Data entries:
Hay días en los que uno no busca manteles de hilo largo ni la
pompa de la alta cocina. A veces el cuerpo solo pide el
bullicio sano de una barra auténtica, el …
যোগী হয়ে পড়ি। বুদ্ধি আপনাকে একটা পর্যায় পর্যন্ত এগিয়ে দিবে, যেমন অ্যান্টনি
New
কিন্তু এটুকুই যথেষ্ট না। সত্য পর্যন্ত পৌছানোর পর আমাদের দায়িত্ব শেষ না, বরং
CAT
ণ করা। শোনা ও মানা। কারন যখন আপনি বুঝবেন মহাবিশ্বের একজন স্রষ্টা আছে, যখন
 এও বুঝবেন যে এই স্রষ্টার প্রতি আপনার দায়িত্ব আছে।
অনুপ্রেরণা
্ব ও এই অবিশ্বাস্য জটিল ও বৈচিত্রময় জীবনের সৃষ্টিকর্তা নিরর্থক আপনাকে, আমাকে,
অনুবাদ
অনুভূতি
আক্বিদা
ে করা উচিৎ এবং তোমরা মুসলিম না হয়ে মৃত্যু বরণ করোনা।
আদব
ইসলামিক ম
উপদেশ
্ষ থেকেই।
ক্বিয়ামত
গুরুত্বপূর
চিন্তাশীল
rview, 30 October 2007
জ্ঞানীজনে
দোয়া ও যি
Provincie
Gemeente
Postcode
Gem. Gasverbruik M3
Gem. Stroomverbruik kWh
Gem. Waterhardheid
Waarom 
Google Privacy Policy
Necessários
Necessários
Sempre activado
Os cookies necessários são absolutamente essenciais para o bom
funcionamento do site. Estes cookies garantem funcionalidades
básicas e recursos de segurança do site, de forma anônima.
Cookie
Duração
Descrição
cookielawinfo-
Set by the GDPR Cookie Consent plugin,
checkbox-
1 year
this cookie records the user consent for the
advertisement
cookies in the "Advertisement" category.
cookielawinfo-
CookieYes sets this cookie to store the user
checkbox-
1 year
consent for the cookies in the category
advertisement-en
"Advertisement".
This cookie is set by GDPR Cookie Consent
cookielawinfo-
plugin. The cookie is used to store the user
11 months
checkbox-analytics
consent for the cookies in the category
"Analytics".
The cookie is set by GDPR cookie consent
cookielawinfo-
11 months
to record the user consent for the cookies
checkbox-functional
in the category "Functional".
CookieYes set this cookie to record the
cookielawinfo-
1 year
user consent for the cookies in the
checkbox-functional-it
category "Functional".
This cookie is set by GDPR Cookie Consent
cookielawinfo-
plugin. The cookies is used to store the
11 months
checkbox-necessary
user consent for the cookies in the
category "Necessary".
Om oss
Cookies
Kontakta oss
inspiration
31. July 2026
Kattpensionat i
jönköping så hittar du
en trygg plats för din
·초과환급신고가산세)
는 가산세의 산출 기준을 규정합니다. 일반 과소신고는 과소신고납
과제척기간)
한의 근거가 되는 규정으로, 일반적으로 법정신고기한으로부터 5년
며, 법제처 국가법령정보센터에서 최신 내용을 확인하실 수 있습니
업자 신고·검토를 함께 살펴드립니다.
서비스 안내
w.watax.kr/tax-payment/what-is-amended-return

*EXERCISE OBJECTIVE:* Lines in the records that hold "checkbox" should be tallied, with the total given on its own.

*OUTPUT BELOW:* 6